'''

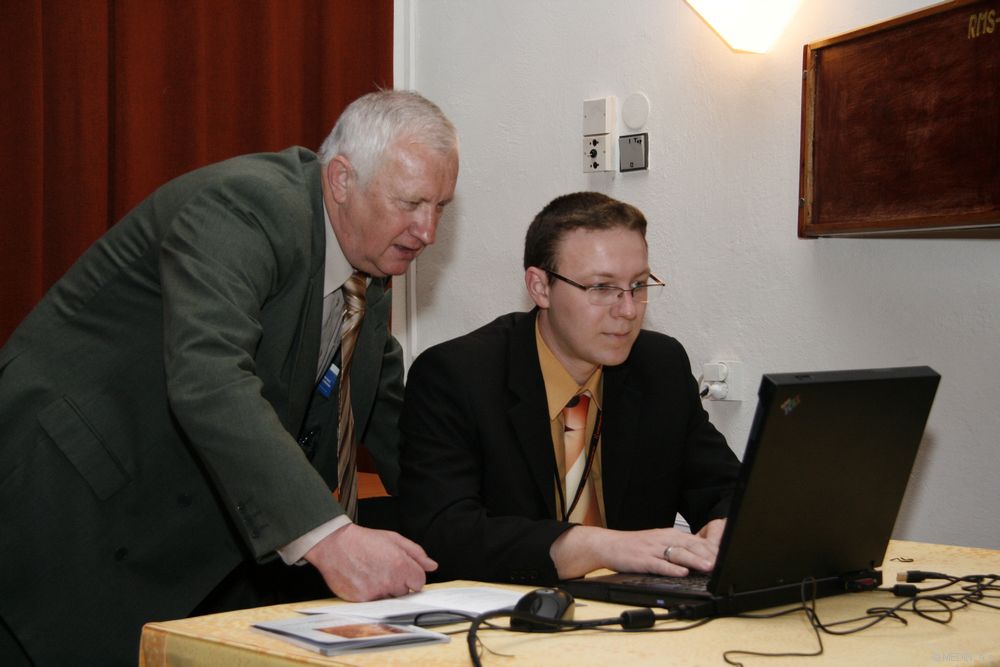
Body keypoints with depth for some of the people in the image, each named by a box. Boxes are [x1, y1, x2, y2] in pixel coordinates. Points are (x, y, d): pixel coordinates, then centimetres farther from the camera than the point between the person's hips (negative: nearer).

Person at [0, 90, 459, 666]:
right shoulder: (243, 207, -23)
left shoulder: (369, 259, 6)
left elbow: (391, 419, 17)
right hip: (75, 501, -9)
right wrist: (326, 536, -45)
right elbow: (207, 380, -38)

'''

Express the rows above as a JSON list of strings, one string per line, omitting blank lines and excluding the pictures.

## Finished task
[
  "Body keypoints with depth for some of the people in the image, each named by a box. Boxes are [x1, y1, x2, y2] in pixel coordinates. Points are (x, y, d): pixel coordinates, then centimetres farther from the camera than the point between the person's hips (negative: nearer).",
  "Person at [0, 90, 459, 666]:",
  "right shoulder: (243, 207, -23)",
  "left shoulder: (369, 259, 6)",
  "left elbow: (391, 419, 17)",
  "right hip: (75, 501, -9)",
  "right wrist: (326, 536, -45)",
  "right elbow: (207, 380, -38)"
]